Class of 2014: Matric results, a reflection deep seated inequalities in education - SACP

JANUARY 6, 2015

The South African Communist Party (SACP) in the Eastern Cape on Tuesday said that it welcomed the outcomes of the 2014 Matric Examinations as announced – but noted that the results reveal a “deep seated inequalities in education”.

“Our province has once more moved from 64.9 % pass rate in 2013 to 65.4 % in 2014, which in our view is a sustained improvement building from that of 2012 and 2013,” SACP EC Provincial Spokesperson, Siyabonga Mdodi, said in a statement.   

“This is the third year in a row wherein our province is registering improvement. It is in this context that we would like to congratulate the Department of Education and all relevant stakeholders in the Education fraternity who took greater responsibility in ensuring the improvement we are now seeing.

“We would like to applaud the good leadership shown by MEC Mandla Makupula and the collective he is working with, since he took over in the department there has been a sustained improvement. We trust that he will continue with the good work he is doing.”

Class differences

He, however, said that the matric results illustrate class disparities in present-day South Africa.

“It is our firm view that these matric results once more illustrate a story of a two pronged education system, where education for haves and have-nots is vivid.

“We should all look unto the matric results beyond numbers and percentages and appreciate that we are speaking of people from different social backgrounds. It should be a common cause that; it is virtually impossible to compare academic performance of a child from a school in a deep rural area with no infrastructure, to a learner from a well-resourced urban school,” Mdodi said.

“You cannot compare them because playing fields are not levelled. The current situation deprives the working class children who in majority are black an equal opportunity to success and qualitative education.”

He called for more effort in improving the schools infrastructure in the poor communities, ensuring the availability of fully functioning libraries, computer laboratories with internet to increase research capacity, enough educators, improved scholar nutrition, well-resourced and functioning laboratories, adequate scholar transport, etc.

“This will go a long way in ensuring that every child regardless of class or race gets has equivalent and non-discriminatory prospect to success.
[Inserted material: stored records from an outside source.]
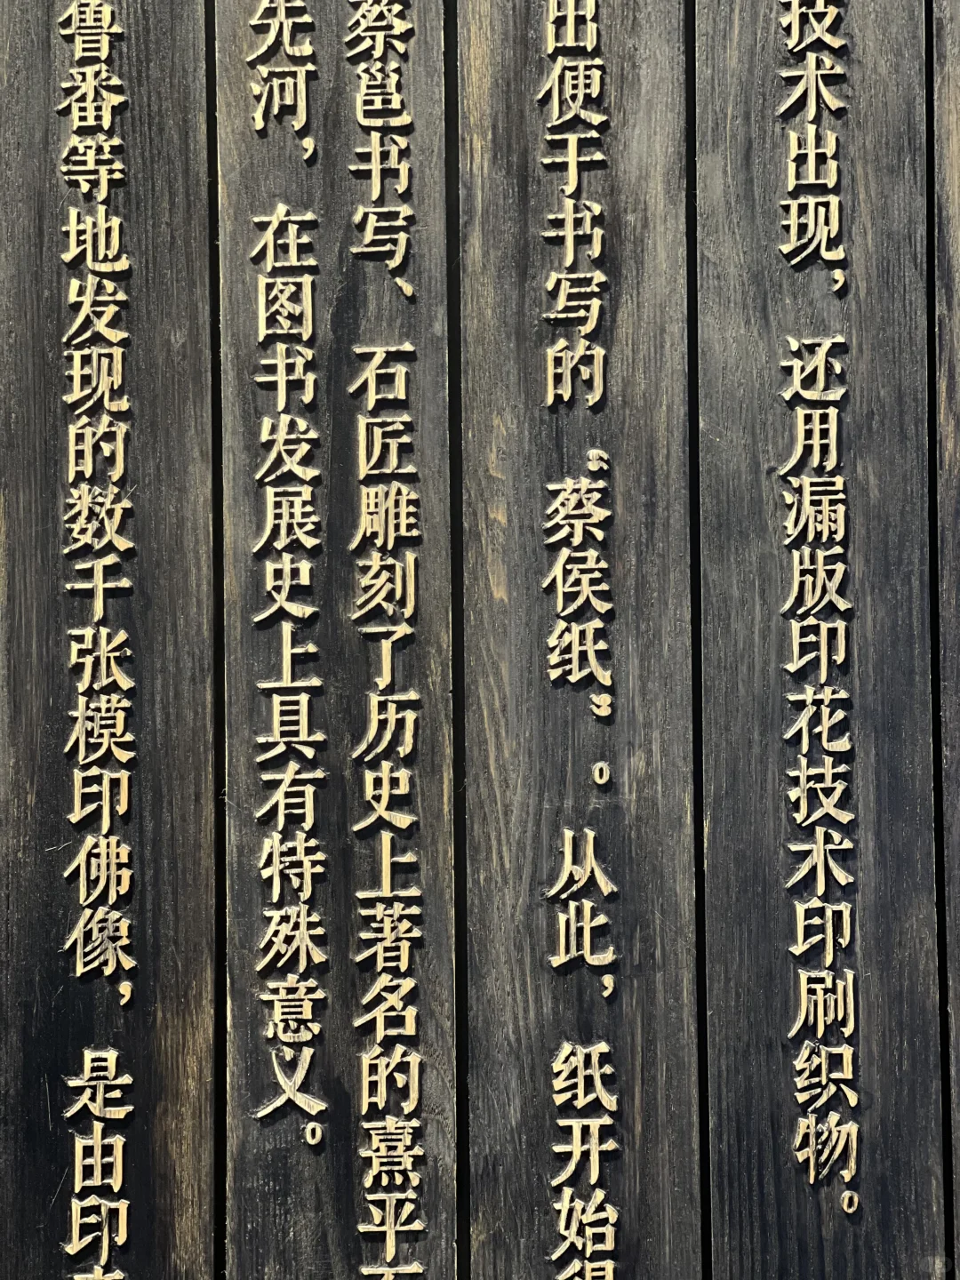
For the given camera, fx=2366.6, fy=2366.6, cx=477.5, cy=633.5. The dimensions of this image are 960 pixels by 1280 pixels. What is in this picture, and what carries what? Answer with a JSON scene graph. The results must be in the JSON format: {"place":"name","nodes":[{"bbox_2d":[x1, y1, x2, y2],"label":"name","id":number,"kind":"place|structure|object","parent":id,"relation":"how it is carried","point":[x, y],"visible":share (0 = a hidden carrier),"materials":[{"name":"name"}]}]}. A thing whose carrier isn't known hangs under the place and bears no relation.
{"place":"outdoors","nodes":[
{"label":"outdoors","id":0,"kind":"place"},
{"bbox_2d":[0,0,959,1279],"label":"wooden wall","id":1,"kind":"structure","parent":0,"point":[170,30],"materials":[{"name":"black wood"}]},
{"bbox_2d":[0,0,218,1279],"label":"wooden plank","id":2,"kind":"object","parent":1,"relation":"attached to","point":[180,1039],"visible":0.96,"materials":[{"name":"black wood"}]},
{"bbox_2d":[216,0,458,1279],"label":"wooden plank","id":3,"kind":"object","parent":1,"relation":"attached to","point":[420,982],"visible":0.96,"materials":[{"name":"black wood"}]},
{"bbox_2d":[457,0,701,1279],"label":"wooden plank","id":4,"kind":"object","parent":1,"relation":"attached to","point":[476,1139],"visible":0.97,"materials":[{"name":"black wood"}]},
{"bbox_2d":[695,0,944,1279],"label":"wooden plank","id":5,"kind":"object","parent":1,"relation":"attached to","point":[710,837],"visible":0.97,"materials":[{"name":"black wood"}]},
{"bbox_2d":[933,0,959,1249],"label":"wooden plank","id":6,"kind":"object","parent":1,"relation":"attached to","point":[958,289],"visible":0.98,"materials":[{"name":"brown wood"}]}
]}

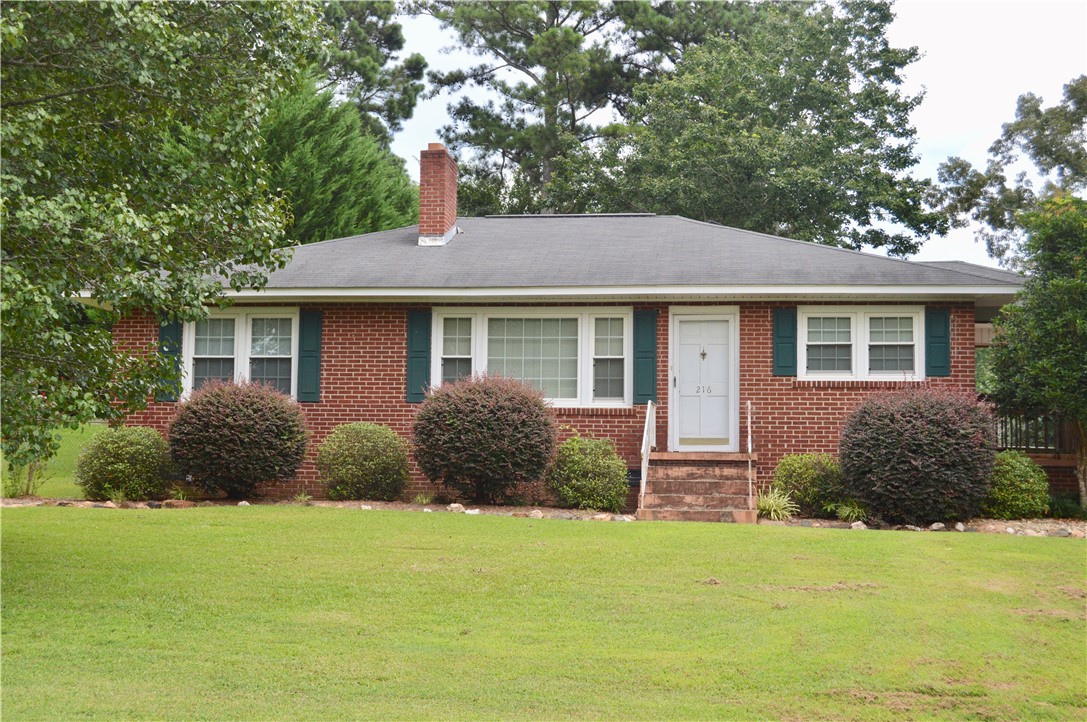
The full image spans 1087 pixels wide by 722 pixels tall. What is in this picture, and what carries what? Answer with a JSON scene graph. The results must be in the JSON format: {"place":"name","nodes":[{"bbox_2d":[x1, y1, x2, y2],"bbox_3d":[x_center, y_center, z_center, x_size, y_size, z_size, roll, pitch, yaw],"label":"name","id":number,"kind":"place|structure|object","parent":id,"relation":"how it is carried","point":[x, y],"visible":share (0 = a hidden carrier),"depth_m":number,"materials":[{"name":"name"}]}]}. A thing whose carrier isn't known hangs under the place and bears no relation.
{"place":"outdoors","nodes":[
{"label":"outdoors","id":0,"kind":"place"},
{"bbox_2d":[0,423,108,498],"label":"side lawn","id":1,"kind":"structure","parent":0,"point":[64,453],"materials":[{"name":"green plant"}]},
{"bbox_2d":[0,500,1086,721],"label":"lawn","id":2,"kind":"structure","parent":0,"point":[1047,548],"materials":[{"name":"green plant"}]},
{"bbox_2d":[0,497,1086,535],"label":"garden bed","id":3,"kind":"object","parent":2,"relation":"on","point":[828,525],"visible":0.3,"depth_m":16.99,"materials":[{"name":"stone"}]},
{"bbox_2d":[1,454,48,497],"bbox_3d":[-6.113,1.265,17.930,0.856,0.832,0.864,0,-3,7],"label":"small plant","id":4,"kind":"object","parent":3,"relation":"on","point":[26,489],"visible":0.52,"depth_m":17.93,"materials":[{"name":"green plant"}]},
{"bbox_2d":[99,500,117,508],"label":"rock","id":5,"kind":"object","parent":3,"relation":"on","point":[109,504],"visible":0.75,"depth_m":16.80,"materials":[{"name":"stone"}]},
{"bbox_2d":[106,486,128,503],"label":"small plant","id":6,"kind":"object","parent":3,"relation":"on","point":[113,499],"visible":0.75,"depth_m":17.50,"materials":[{"name":"green plant"}]},
{"bbox_2d":[75,424,172,500],"bbox_3d":[-4.890,1.221,17.898,1.233,0.925,1.203,0,-3,7],"label":"shrub","id":7,"kind":"object","parent":3,"relation":"on","point":[128,453],"visible":0.97,"depth_m":17.53,"materials":[{"name":"green plant"}]},
{"bbox_2d":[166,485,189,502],"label":"small plant","id":8,"kind":"object","parent":3,"relation":"on","point":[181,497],"visible":0.8,"depth_m":18.17,"materials":[{"name":"green plant"}]},
{"bbox_2d":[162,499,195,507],"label":"rock","id":9,"kind":"object","parent":3,"relation":"on","point":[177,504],"visible":0.92,"depth_m":17.29,"materials":[{"name":"stone"}]},
{"bbox_2d":[167,378,309,497],"bbox_3d":[-3.598,0.947,18.033,1.771,1.423,1.768,0,-3,7],"label":"shrub","id":10,"kind":"object","parent":3,"relation":"on","point":[228,419],"visible":0.99,"depth_m":17.53,"materials":[{"name":"plant"}]},
{"bbox_2d":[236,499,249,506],"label":"rock","id":11,"kind":"object","parent":3,"relation":"on","point":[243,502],"visible":0.84,"depth_m":17.25,"materials":[{"name":"white stone"}]},
{"bbox_2d":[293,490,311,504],"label":"small plant","id":12,"kind":"object","parent":3,"relation":"on","point":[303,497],"visible":0.83,"depth_m":17.91,"materials":[{"name":"green plant"}]},
{"bbox_2d":[320,422,410,501],"bbox_3d":[-2.123,1.245,18.286,1.225,0.991,1.206,0,-3,7],"label":"shrub","id":13,"kind":"object","parent":3,"relation":"on","point":[364,451],"visible":0.99,"depth_m":17.93,"materials":[{"name":"green plant"}]},
{"bbox_2d":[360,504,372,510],"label":"rock","id":14,"kind":"object","parent":3,"relation":"on","point":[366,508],"visible":0.63,"depth_m":17.05,"materials":[{"name":"white stone"}]},
{"bbox_2d":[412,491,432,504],"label":"small plant","id":15,"kind":"object","parent":3,"relation":"on","point":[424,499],"visible":0.84,"depth_m":18.17,"materials":[{"name":"green plant"}]},
{"bbox_2d":[446,502,464,512],"bbox_3d":[-0.984,1.639,17.214,0.229,0.129,0.224,-2,-4,43],"label":"rock","id":16,"kind":"object","parent":3,"relation":"on","point":[456,506],"visible":0.87,"depth_m":17.16,"materials":[{"name":"white stone"}]},
{"bbox_2d":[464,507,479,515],"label":"rock","id":17,"kind":"object","parent":3,"relation":"on","point":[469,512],"visible":0.87,"depth_m":16.99,"materials":[{"name":"white stone"}]},
{"bbox_2d":[411,373,557,503],"bbox_3d":[-0.662,0.920,17.651,1.831,1.525,1.818,0,-3,7],"label":"shrub","id":18,"kind":"object","parent":3,"relation":"on","point":[490,411],"visible":0.98,"depth_m":17.16,"materials":[{"name":"plant"}]},
{"bbox_2d":[528,508,543,518],"bbox_3d":[-0.078,1.648,16.577,0.220,0.129,0.231,3,-4,-42],"label":"rock","id":19,"kind":"object","parent":3,"relation":"on","point":[539,514],"visible":0.85,"depth_m":16.52,"materials":[{"name":"stone"}]},
{"bbox_2d":[545,435,627,511],"bbox_3d":[0.499,1.310,17.529,1.076,0.901,1.069,0,-3,7],"label":"shrub","id":20,"kind":"object","parent":3,"relation":"on","point":[577,440],"visible":0.98,"depth_m":17.22,"materials":[{"name":"green plant"}]},
{"bbox_2d":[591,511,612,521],"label":"rock","id":21,"kind":"object","parent":3,"relation":"on","point":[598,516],"visible":0.82,"depth_m":16.43,"materials":[{"name":"stone"}]},
{"bbox_2d":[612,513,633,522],"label":"rock","id":22,"kind":"object","parent":3,"relation":"on","point":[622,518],"visible":0.77,"depth_m":16.40,"materials":[{"name":"white stone"}]},
{"bbox_2d":[754,487,795,521],"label":"grass plant","id":23,"kind":"object","parent":3,"relation":"on","point":[771,502],"visible":0.74,"depth_m":17.33,"materials":[{"name":"green plant"}]},
{"bbox_2d":[772,453,847,517],"bbox_3d":[3.056,1.428,17.297,1.035,0.760,0.985,0,-3,7],"label":"shrub","id":24,"kind":"object","parent":3,"relation":"on","point":[800,468],"visible":0.85,"depth_m":17.02,"materials":[{"name":"green plant"}]},
{"bbox_2d":[834,499,869,523],"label":"plant","id":25,"kind":"object","parent":3,"relation":"on","point":[847,512],"visible":0.72,"depth_m":16.99,"materials":[{"name":"green plant"}]},
{"bbox_2d":[849,520,866,529],"bbox_3d":[3.263,1.708,15.898,0.210,0.121,0.209,2,-3,-36],"label":"rock","id":26,"kind":"object","parent":3,"relation":"on","point":[854,527],"visible":0.69,"depth_m":15.85,"materials":[{"name":"white stone"}]},
{"bbox_2d":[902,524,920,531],"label":"rock","id":27,"kind":"object","parent":3,"relation":"on","point":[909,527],"visible":0.81,"depth_m":15.67,"materials":[{"name":"grey stone"}]},
{"bbox_2d":[839,384,998,523],"bbox_3d":[4.086,1.021,16.595,1.853,1.529,1.838,0,-3,7],"label":"shrub","id":28,"kind":"object","parent":3,"relation":"on","point":[934,424],"visible":0.98,"depth_m":16.04,"materials":[{"name":"plant"}]},
{"bbox_2d":[929,521,945,530],"bbox_3d":[4.115,1.723,15.991,0.195,0.122,0.195,2,-3,-30],"label":"rock","id":29,"kind":"object","parent":3,"relation":"on","point":[941,525],"visible":0.91,"depth_m":15.94,"materials":[{"name":"stone"}]},
{"bbox_2d":[953,521,966,531],"bbox_3d":[4.291,1.717,15.808,0.162,0.128,0.170,2,-3,-24],"label":"rock","id":30,"kind":"object","parent":3,"relation":"on","point":[960,527],"visible":0.93,"depth_m":15.73,"materials":[{"name":"white stone"}]},
{"bbox_2d":[981,450,1049,520],"bbox_3d":[5.271,1.440,17.270,0.915,0.816,0.931,0,-3,7],"label":"shrub","id":31,"kind":"object","parent":3,"relation":"on","point":[1028,470],"visible":0.84,"depth_m":16.97,"materials":[{"name":"green plant"}]},
{"bbox_2d":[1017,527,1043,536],"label":"rock","id":32,"kind":"object","parent":3,"relation":"on","point":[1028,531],"visible":0.71,"depth_m":15.36,"materials":[{"name":"stone"}]},
{"bbox_2d":[987,196,1086,514],"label":"tree","id":33,"kind":"object","parent":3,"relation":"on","point":[1079,321],"visible":0.99,"depth_m":18.12,"materials":[{"name":"green plant"}]},
{"bbox_2d":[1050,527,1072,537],"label":"rock","id":34,"kind":"object","parent":3,"relation":"on","point":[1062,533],"visible":0.85,"depth_m":15.52,"materials":[{"name":"grey stone"}]},
{"bbox_2d":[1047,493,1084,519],"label":"shrub","id":35,"kind":"object","parent":3,"relation":"on","point":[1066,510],"visible":0.75,"depth_m":17.64,"materials":[{"name":"green plant"}]},
{"bbox_2d":[637,452,758,522],"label":"brick steps","id":36,"kind":"structure","parent":2,"relation":"on","point":[703,483],"depth_m":17.47,"materials":[{"name":"red brick"}]},
{"bbox_2d":[639,399,655,507],"bbox_3d":[1.216,1.070,18.129,0.072,1.396,1.792,0,-3,7],"label":"handrail","id":37,"kind":"object","parent":36,"relation":"on","point":[645,432],"visible":0.94,"depth_m":18.23,"materials":[{"name":"white metal"}]},
{"bbox_2d":[747,400,753,511],"bbox_3d":[2.403,1.106,17.749,0.059,1.381,0.822,0,-3,7],"label":"handrail","id":38,"kind":"object","parent":36,"relation":"attached to","point":[749,449],"visible":0.98,"depth_m":17.69,"materials":[{"name":"metal"}]},
{"bbox_2d":[78,202,1029,516],"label":"brick house","id":39,"kind":"structure","parent":0,"point":[841,409],"depth_m":19.34,"materials":[{"name":"red brick"}]},
{"bbox_2d":[157,318,183,401],"bbox_3d":[-4.787,-0.125,19.661,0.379,1.123,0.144,0,-3,7],"label":"shutter","id":40,"kind":"object","parent":39,"relation":"attached to","point":[169,331],"visible":0.58,"depth_m":19.61,"materials":[{"name":"green wood"}]},
{"bbox_2d":[184,308,297,400],"bbox_3d":[-3.706,-0.076,19.152,1.635,1.388,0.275,0,-3,7],"label":"window","id":41,"kind":"structure","parent":39,"relation":"in","point":[190,361],"depth_m":19.17,"materials":[{"name":"glass"}]},
{"bbox_2d":[297,309,322,402],"bbox_3d":[-2.947,-0.114,19.428,0.354,1.089,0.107,0,-3,7],"label":"shutter","id":42,"kind":"object","parent":39,"relation":"attached to","point":[315,339],"visible":0.95,"depth_m":19.39,"materials":[{"name":"teal wood"}]},
{"bbox_2d":[406,308,431,402],"bbox_3d":[-1.554,-0.110,19.291,0.360,1.085,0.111,0,-3,7],"label":"shutter","id":43,"kind":"object","parent":39,"relation":"attached to","point":[420,350],"visible":0.85,"depth_m":19.25,"materials":[{"name":"teal wood"}]},
{"bbox_2d":[431,307,629,406],"bbox_3d":[-0.146,-0.080,18.606,2.446,1.431,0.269,0,-3,7],"label":"window","id":44,"kind":"structure","parent":39,"relation":"in","point":[573,398],"depth_m":18.61,"materials":[{"name":"glass"}]},
{"bbox_2d":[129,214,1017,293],"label":"roof","id":45,"kind":"structure","parent":39,"relation":"on","point":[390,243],"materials":[{"name":"grey"}]},
{"bbox_2d":[418,142,458,245],"bbox_3d":[-1.555,-2.289,22.190,0.514,1.603,0.676,0,-3,7],"label":"brick chimney","id":46,"kind":"object","parent":45,"relation":"on","point":[439,177],"visible":0.95,"depth_m":21.97,"materials":[{"name":"red brick"}]},
{"bbox_2d":[625,468,641,486],"bbox_3d":[1.053,1.395,18.297,0.326,0.253,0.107,0,-3,7],"label":"foundation vent","id":47,"kind":"object","parent":39,"relation":"attached to","point":[637,478],"visible":0.69,"depth_m":18.25,"materials":[{"name":"black"}]},
{"bbox_2d":[633,308,657,405],"bbox_3d":[1.259,-0.086,18.939,0.360,1.133,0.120,0,-3,7],"label":"shutter","id":48,"kind":"object","parent":39,"relation":"attached to","point":[645,394],"visible":0.92,"depth_m":18.91,"materials":[{"name":"teal wood"}]},
{"bbox_2d":[672,313,735,450],"bbox_3d":[1.998,0.410,19.206,0.972,1.833,0.164,0,-3,7],"label":"front door","id":49,"kind":"structure","parent":39,"relation":"in","point":[681,386],"depth_m":19.16,"materials":[{"name":"white paint"}]},
{"bbox_2d":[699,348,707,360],"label":"door knocker","id":50,"kind":"object","parent":49,"relation":"attached to","point":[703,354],"visible":0.97,"depth_m":19.67,"materials":[{"name":"grey metal"}]},
{"bbox_2d":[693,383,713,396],"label":"house number","id":51,"kind":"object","parent":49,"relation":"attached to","point":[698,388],"visible":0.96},
{"bbox_2d":[772,307,796,377],"bbox_3d":[2.977,-0.267,18.867,0.353,0.843,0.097,0,-3,7],"label":"shutter","id":52,"kind":"object","parent":39,"relation":"attached to","point":[788,335],"visible":0.95,"depth_m":18.84,"materials":[{"name":"teal wood"}]},
{"bbox_2d":[799,306,924,379],"bbox_3d":[3.772,-0.210,18.250,1.463,1.064,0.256,0,-3,7],"label":"window","id":53,"kind":"structure","parent":39,"relation":"in","point":[851,321],"depth_m":18.26,"materials":[{"name":"white glass"}]},
{"bbox_2d":[924,306,949,377],"bbox_3d":[4.786,-0.254,18.590,0.356,0.833,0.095,0,-3,7],"label":"shutter","id":54,"kind":"object","parent":39,"relation":"attached to","point":[939,367],"visible":0.88,"depth_m":18.56,"materials":[{"name":"teal"}]},
{"bbox_2d":[993,407,1063,454],"bbox_3d":[6.734,0.879,21.138,2.192,0.815,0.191,0,-3,7],"label":"porch railing","id":55,"kind":"object","parent":39,"relation":"attached to","point":[1019,428],"visible":0.39,"depth_m":21.18,"materials":[{"name":"brown wood"}]},
{"bbox_2d":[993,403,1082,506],"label":"porch","id":56,"kind":"object","parent":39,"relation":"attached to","point":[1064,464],"visible":0.43,"depth_m":20.41,"materials":[{"name":"brown wood"}]},
{"bbox_2d":[346,0,1086,264],"label":"sky","id":57,"kind":"structure","parent":0,"point":[949,91],"materials":[{"name":"white"}]},
{"label":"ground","id":58,"kind":"structure","parent":0},
{"bbox_2d":[0,0,320,470],"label":"tree","id":59,"kind":"object","parent":58,"relation":"on","point":[69,283],"visible":0.98,"depth_m":9.73,"materials":[{"name":"green plant"}]},
{"bbox_2d":[259,75,422,243],"bbox_3d":[-5.219,-2.309,32.495,5.881,7.754,6.062,0,-3,7],"label":"evergreen tree","id":60,"kind":"object","parent":58,"relation":"on","point":[379,182],"visible":0.34,"depth_m":31.12,"materials":[{"name":"green plant"}]},
{"bbox_2d":[313,0,426,142],"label":"pine tree","id":61,"kind":"object","parent":58,"relation":"on","point":[390,49],"visible":0.38,"depth_m":46.06,"materials":[{"name":"plant"}]},
{"bbox_2d":[413,0,718,216],"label":"pine tree","id":62,"kind":"object","parent":58,"relation":"on","point":[573,121],"visible":0.76,"depth_m":44.02,"materials":[{"name":"green plant"}]},
{"bbox_2d":[561,0,941,256],"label":"tree","id":63,"kind":"object","parent":58,"relation":"on","point":[854,139],"visible":0.88,"depth_m":35.32,"materials":[{"name":"green plant"}]},
{"bbox_2d":[933,74,1086,265],"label":"tree","id":64,"kind":"object","parent":58,"relation":"on","point":[1037,110],"visible":0.86,"depth_m":38.79,"materials":[{"name":"plant"}]}
]}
The working class schools between quintiles 1, 2 and 3 should be developed and highly equipped to meet the standard of the upper ranked schools between quintiles 4 and 5,” Mdodi said.

“The issue of classes in our country should not be hidden behind numbers and percentages, as these numbers and percentages when looked close are telling exactly a case of two pronged system. It is our firm view that an issue of matric results is not a beauty contest of statistics and numbers but a sensitive issue of lives of young people with ambitions and dreams and the kind of future society we wish to build, and we should therefore end all inequalities in the education system.”

He said another variable that should not be overlooked in the issue of matric results is the qualitative output of those who sat for the National Senior Certificate Examination consistent with our objectives of building a developmental state.

“The qualitative output should be our basis for the development of our country as we should work towards nurturing the skills we require for us to implement our developmental policies. The announcement of matric results as it stands does not give a proper account on how as the country, we are building a solid foundation towards the country we envisage. It also does not account for those who have dropped out due to many social challenges,” argues Mdodi.

Group cheating scandal

While congratulating learners who passed their Matrics, he said that the SACP in the Eastern Cape would like the Department of Education to speedily put the matter of the alleged cheating and copying in some writing centres into closure and bring all those who might have committed this corrupt practice to book.

“The matter should not be allowed to delay nor taint the future of our children,” Mdodi said.

“We call on the institutions of Higher Learning and training to ensure that these students receive all the necessary support in enrolling. Parents must also encourage their children to enrol with the FET Colleges for skills development; if we are to embark on massive skills development it would mean de-stigmatization of our FET Colleges.

“We, the SACP recommit ourselves to working even harder with the people of the province to ensure that we receive better results in 2015 academic year. Let us all commit in making education a societal matter.”